ビジネス的な視点でメタバースについて知ろうとしている人が興味深く読めそうなのが、この第5章。メタバース市場ではどのような経済活動が行われているのか、そしてどのような経済圏が作られていくのかを説明していきます。
VR市場でお金を動かす体験として「ゲーム・イベント・エロ」の3つを挙げつつ、クラスター社ではどのようなコンテンツを提供しているのかを提示。その試行錯誤の過程を、惜しみなく紹介していきます。個人的に気になっていたclusterのアーカイブ機能についても言及されており、おもしろく読めました。
一方では、NFTやGameFiについて取り上げているのもこの章のポイント。クリエイターとコンテンツ、テクノロジーが、いかにしてメタバースと関わっていくことになるのか。

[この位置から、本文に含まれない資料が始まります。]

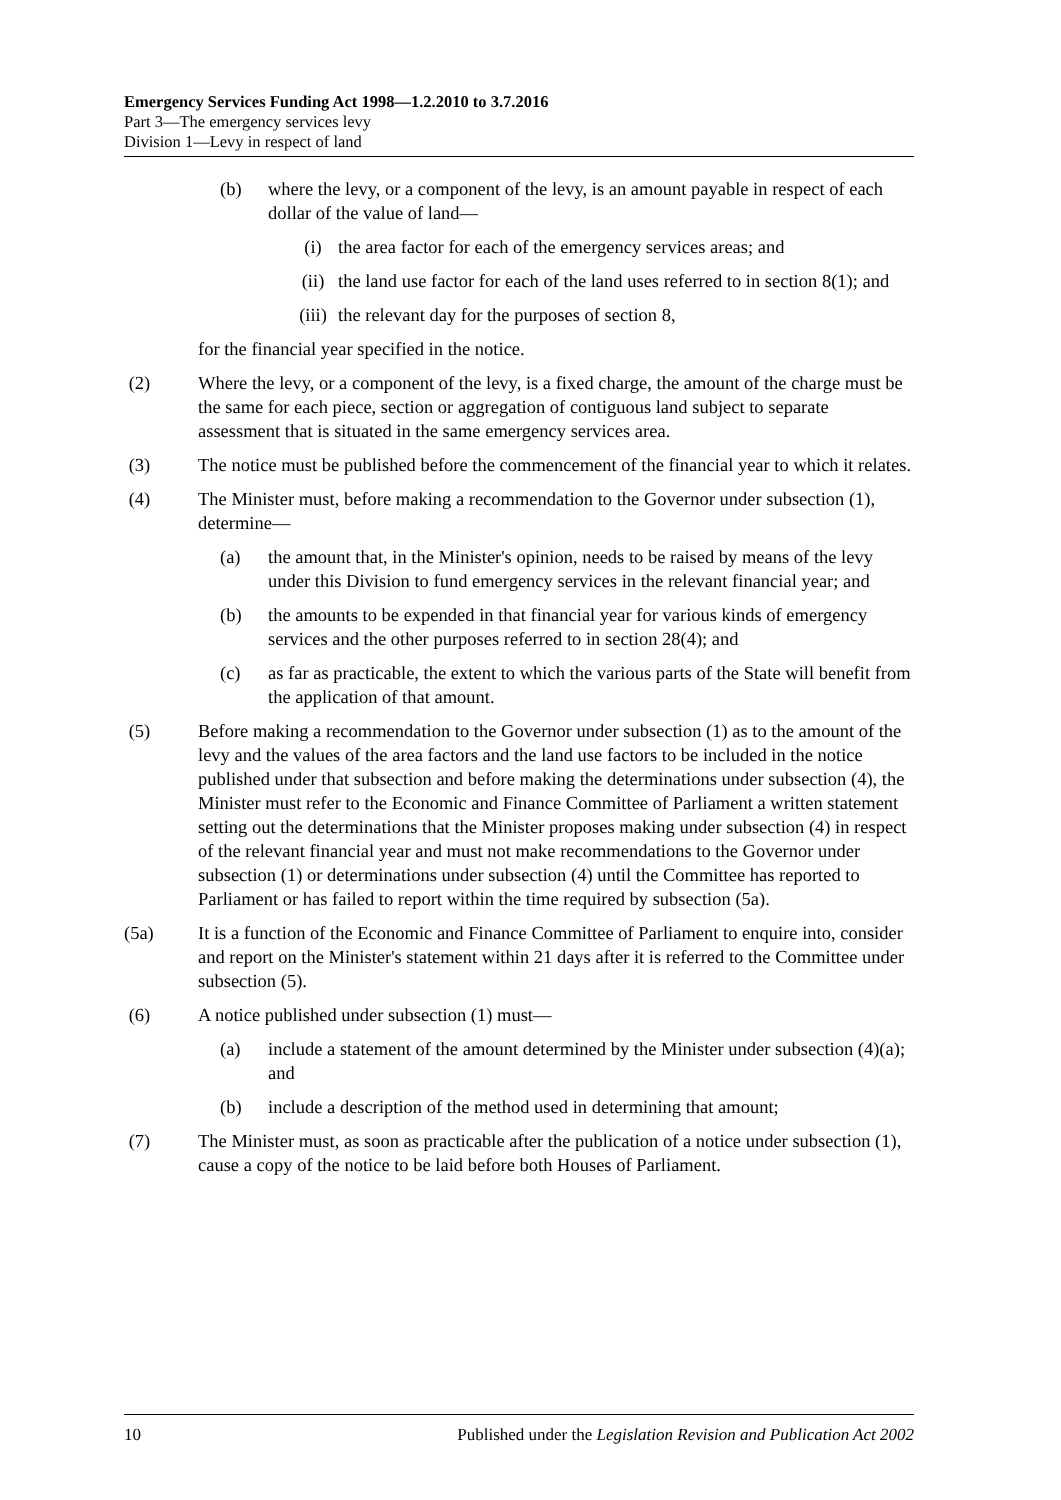Emergency Services Funding Act 1998—1.2.2010 to 3.7.2016
Part 3—The emergency services levy
Division 1—Levy in respect of land
(b) where the levy, or a component of the levy, is an amount payable in respect of each dollar of the value of land—
(i) the area factor for each of the emergency services areas; and
(ii) the land use factor for each of the land uses referred to in section 8(1); and
(iii) the relevant day for the purposes of section 8,
for the financial year specified in the notice.
(2) Where the levy, or a component of the levy, is a fixed charge, the amount of the charge must be the same for each piece, section or aggregation of contiguous land subject to separate assessment that is situated in the same emergency services area.
(3) The notice must be published before the commencement of the financial year to which it relates.
(4) The Minister must, before making a recommendation to the Governor under subsection (1), determine—
(a) the amount that, in the Minister's opinion, needs to be raised by means of the levy under this Division to fund emergency services in the relevant financial year; and
(b) the amounts to be expended in that financial year for various kinds of emergency services and the other purposes referred to in section 28(4); and
(c) as far as practicable, the extent to which the various parts of the State will benefit from the application of that amount.
(5) Before making a recommendation to the Governor under subsection (1) as to the amount of the levy and the values of the area factors and the land use factors to be included in the notice published under that subsection and before making the determinations under subsection (4), the Minister must refer to the Economic and Finance Committee of Parliament a written statement setting out the determinations that the Minister proposes making under subsection (4) in respect of the relevant financial year and must not make recommendations to the Governor under subsection (1) or determinations under subsection (4) until the Committee has reported to Parliament or has failed to report within the time required by subsection (5a).
(5a) It is a function of the Economic and Finance Committee of Parliament to enquire into, consider and report on the Minister's statement within 21 days after it is referred to the Committee under subsection (5).
(6) A notice published under subsection (1) must—
(a) include a statement of the amount determined by the Minister under subsection (4)(a); and
(b) include a description of the method used in determining that amount;
(7) The Minister must, as soon as practicable after the publication of a notice under subsection (1), cause a copy of the notice to be laid before both Houses of Parliament.
10 Published under the Legislation Revision and Publication Act 2002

話題のPlay-to-Earnムーブメントの現状と、メタバースとの掛け合わせによる可能性についても言及されており、この分野に注目している人は興味深く読めるはずです。
最終章となる第6章で描かれるのは、筆者によるメタバース時代の未来予測。来るメタバースの時代に何が起こるのか、これまでの歴史も踏まえて検討していきます。
同時に、そのような時代において日本が果たす役割についても示唆。独自の魅力と歴史を持つ日本のカルチャー&コンテンツには、メタバースで発揮できる強みがある――。そんな指摘とともに、最後は、未来を創造する「妄想力」の大切さを示しつつ本文を結んでいます。
どんな人におすすめ?
繰り返し「教科書」という言葉を使ってきたように、現在進行系で話題になっている「メタバース」について知りたい人に対して、まず最初におすすめしたい本。一言でまとめるなら、『メタバース さよならアトムの時代』はそんな本です。

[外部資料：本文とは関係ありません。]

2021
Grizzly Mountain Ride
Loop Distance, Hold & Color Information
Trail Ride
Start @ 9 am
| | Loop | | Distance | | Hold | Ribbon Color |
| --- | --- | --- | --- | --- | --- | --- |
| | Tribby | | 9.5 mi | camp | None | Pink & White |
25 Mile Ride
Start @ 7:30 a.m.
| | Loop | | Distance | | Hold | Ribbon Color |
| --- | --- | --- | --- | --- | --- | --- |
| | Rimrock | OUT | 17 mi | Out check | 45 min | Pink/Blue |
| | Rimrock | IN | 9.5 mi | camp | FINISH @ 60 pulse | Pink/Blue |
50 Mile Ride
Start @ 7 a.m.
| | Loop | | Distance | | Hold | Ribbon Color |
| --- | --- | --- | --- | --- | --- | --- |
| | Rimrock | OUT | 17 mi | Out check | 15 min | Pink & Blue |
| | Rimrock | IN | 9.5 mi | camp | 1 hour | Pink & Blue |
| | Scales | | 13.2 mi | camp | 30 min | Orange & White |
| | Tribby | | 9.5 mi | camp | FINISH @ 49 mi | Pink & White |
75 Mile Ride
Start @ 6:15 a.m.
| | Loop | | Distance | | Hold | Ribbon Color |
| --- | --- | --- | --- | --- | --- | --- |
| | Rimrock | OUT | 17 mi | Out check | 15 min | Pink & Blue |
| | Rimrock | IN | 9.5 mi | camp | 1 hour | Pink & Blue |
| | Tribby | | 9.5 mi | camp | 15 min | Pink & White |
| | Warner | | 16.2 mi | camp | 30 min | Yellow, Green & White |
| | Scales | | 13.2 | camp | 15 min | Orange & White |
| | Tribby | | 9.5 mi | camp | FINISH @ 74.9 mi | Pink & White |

もちろん、他のすべての関連書籍がダメというわけではありませんし、特定の分野に限って言えば、別の本のほうが詳しい場合もあります。たとえば、メタバースのなかでも特に「ソーシャルVR」について知りたい人には『メタバース進化論』を、最近話題の「Web3」と絡めて勉強したい人には『メタバースとWeb3』を、ビジネス分野に特化して動向と展望を探りたい人には『メタバース未来戦略』を、それぞれおすすめできそうです。
ただ、そのように数あるメタバース関連本のなかでも、特にバランスの取れた1冊を勧めるなら、この『メタバース さよならアトムの時代』が最適解になるのではないか――。少なくとも現時点では、そう断言してしまっても良いように思います。網羅性・中立性・明解さの点において、本書よりもしっくりくるメタバース本はありません。
また、教科書的な解説に尺を割いている一方で、第3章のような文章を途中に挟んでいる点も、ある意味では「バランスが取れている」と言えそうです。一見すると本筋とは無関係のように見えて、しかし読み終えてみると、説得力を感じずにはいられない。この章は読み物としてもシンプルにおもしろく、それまでの経緯と現状把握のための明解な説明が淡々と続く本書において、スパイス的な役割を果たしているように感じました。
数々のメタバース本が出版されている中でも、まず最初に読むことをおすすめしたい、教科書的な1冊。それでいて、単なるバズワードで終わってしまったらもったいないとも思わせられる、「メタバース」が描き出す未来の可能性にワクワクさせられる本。Meta社をはじめとする各社のサービス展開と競争が本格化する前に、ぜひとも読んでおきたい1冊です。